Whether that is realistic or not, centrism is a clear trend in British politics, and in contrast to the far-right approach of the NatCons. This raises the question of whether either of these approaches can dominate the national political discourse in the coming years.
It helps to factor in two global trends that will affect them. One is global economic marginalisation and other is climate breakdown. Taking the two together, it is glaringly obvious that we are due to see a massive increase in migration pressure. As many millions of people are pushed to the environmental and economic margins, the pressure to find safer homes in the richer states will become a desperate and probably dominant political force.
Just this week the World Meteorological Organisation reported the two-thirds probability that global heating will exceed a 1.5°C riseon pre-industrial levels by 2027, a far faster rate of heating than previously anticipated.
As if on cue, floods in the north Italian region of Emilia-Romagna have killed 13 people and made thousands homeless. In an ironic twist, they also led to the cancellation of the Italian F1 Grand Prix at that petrolhead mecca, the Imola Circuit.

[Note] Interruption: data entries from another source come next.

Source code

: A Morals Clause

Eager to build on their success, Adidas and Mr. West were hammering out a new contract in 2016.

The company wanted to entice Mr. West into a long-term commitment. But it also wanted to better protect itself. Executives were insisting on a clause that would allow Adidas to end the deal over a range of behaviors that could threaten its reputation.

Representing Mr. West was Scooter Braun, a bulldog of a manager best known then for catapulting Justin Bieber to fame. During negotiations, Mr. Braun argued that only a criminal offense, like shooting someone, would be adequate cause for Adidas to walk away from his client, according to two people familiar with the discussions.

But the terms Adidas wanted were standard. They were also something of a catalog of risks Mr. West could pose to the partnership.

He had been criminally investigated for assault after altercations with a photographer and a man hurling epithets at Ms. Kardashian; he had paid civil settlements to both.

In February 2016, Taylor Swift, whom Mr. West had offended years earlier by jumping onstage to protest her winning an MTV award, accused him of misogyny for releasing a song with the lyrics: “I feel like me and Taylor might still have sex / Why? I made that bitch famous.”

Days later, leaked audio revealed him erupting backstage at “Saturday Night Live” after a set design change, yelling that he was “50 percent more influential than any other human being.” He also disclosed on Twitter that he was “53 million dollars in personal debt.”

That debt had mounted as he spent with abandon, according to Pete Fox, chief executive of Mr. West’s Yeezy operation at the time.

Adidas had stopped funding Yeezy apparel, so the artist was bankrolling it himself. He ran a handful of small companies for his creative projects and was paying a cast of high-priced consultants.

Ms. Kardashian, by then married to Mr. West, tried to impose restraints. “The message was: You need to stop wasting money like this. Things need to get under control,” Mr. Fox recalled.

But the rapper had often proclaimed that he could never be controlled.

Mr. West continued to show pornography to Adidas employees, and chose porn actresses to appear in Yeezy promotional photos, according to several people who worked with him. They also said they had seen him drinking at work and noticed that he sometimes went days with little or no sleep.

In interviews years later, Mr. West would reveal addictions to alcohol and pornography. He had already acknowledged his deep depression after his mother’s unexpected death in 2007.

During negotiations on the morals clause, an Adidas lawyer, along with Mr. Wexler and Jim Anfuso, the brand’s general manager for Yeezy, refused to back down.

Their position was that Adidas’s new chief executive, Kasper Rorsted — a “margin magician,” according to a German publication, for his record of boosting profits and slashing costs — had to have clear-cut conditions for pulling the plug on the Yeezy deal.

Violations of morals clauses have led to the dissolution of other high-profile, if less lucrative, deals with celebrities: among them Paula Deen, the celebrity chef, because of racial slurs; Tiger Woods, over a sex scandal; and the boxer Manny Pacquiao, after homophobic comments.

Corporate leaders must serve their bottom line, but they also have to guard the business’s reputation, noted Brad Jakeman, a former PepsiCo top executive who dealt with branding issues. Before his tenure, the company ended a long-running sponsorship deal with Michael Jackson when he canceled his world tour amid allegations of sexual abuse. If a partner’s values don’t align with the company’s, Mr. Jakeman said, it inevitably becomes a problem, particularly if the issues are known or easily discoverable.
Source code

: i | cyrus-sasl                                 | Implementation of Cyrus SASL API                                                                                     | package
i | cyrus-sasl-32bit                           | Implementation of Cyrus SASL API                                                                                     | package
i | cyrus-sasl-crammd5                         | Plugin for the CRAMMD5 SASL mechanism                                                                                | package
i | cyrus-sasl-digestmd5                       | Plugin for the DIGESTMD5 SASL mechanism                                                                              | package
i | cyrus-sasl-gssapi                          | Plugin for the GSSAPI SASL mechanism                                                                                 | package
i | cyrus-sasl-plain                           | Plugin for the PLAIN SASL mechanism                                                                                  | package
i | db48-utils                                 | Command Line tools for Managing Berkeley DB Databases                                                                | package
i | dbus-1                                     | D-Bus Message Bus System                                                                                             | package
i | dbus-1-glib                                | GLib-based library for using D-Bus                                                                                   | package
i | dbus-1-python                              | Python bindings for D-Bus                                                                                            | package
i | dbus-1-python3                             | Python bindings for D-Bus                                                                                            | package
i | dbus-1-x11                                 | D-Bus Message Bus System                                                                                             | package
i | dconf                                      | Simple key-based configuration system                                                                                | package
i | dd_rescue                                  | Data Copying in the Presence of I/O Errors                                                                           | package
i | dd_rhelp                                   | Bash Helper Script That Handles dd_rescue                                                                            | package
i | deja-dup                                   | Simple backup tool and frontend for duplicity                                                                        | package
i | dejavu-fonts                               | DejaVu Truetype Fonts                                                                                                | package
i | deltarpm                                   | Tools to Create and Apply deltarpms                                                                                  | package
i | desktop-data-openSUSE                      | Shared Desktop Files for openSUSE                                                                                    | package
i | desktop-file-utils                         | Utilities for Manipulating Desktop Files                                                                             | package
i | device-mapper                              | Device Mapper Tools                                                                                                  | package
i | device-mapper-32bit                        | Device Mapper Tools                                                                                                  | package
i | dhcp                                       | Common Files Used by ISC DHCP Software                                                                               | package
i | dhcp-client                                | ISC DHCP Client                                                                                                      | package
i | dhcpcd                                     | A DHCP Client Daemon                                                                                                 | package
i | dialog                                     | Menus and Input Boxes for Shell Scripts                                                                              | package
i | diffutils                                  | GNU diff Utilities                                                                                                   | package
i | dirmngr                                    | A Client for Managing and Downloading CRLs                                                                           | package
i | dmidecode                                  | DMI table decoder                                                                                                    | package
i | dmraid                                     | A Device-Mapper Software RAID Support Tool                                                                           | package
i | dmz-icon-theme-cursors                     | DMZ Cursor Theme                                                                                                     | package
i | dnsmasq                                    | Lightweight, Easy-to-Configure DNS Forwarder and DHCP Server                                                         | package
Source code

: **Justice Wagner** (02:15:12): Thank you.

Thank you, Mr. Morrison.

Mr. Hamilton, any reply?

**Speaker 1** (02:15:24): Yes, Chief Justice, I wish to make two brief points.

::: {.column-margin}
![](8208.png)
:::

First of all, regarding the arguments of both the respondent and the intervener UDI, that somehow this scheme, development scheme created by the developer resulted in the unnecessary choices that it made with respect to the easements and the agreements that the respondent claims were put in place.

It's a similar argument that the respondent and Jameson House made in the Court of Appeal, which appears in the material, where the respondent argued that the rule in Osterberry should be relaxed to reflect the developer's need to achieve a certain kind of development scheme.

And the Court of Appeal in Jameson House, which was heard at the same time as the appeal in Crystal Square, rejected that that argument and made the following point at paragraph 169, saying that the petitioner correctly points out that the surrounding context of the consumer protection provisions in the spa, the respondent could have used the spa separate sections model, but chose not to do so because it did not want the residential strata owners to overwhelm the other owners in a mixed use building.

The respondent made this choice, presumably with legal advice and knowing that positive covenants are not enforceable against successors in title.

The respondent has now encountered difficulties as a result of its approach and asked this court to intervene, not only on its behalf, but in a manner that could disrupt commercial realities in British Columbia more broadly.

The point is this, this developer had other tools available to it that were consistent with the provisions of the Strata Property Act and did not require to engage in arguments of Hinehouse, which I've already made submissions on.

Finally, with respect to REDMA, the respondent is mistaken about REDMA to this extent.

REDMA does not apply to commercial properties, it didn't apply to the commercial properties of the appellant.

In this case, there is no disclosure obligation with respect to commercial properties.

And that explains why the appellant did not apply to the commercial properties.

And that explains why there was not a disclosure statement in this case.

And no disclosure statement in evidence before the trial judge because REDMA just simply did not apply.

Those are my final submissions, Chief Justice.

Back in Britain, with Ed Miliband pushing hard for a green transition, Labour is on the right lines on this one issue, but the NatCons are nowhere near and do not even regard it as significant. Even Labour, though, does not have the leadership quality to prioritise climate breakdown as the dominant and immediate global challenge, bar none.
Many people will argue that Starmer’s Labour Party is not remotely progressive enough to face up to the current challenges, but many more will accept its policies and its chances of election in 2024 are high. To that extent it’s likely it will be Labour, not the Tories and certainly not the NatCons, that will take power within the next couple of years.
In the longer term, though, the huge risk is of a move to the far right in Britain as climate breakdown impacts in earnest and a ‘close the castle gate’ attitude comes to dominate politics, not just in Britain but right across the Global North. To counter that would take a degree of political change that is far greater than anything currently in prospect, in Britain at least. A starting point could have been the Labour Party’s 2017 manifesto, including tax reform, public ownership of key utilities, support for labour rights and effective regulation of financial institutions, but that is dead – even if its ideas doggedly refuse to be buried.
We now have the prospect of a centrist Labour Party under Starmer in power in 18 months’ time, with a Braverman far-right opposition facing it. That scenario would mean many millions of people would be unrepresented by either government or opposition, a recipe for dissatisfaction and uncertainty just when a truly reformist government would be most needed.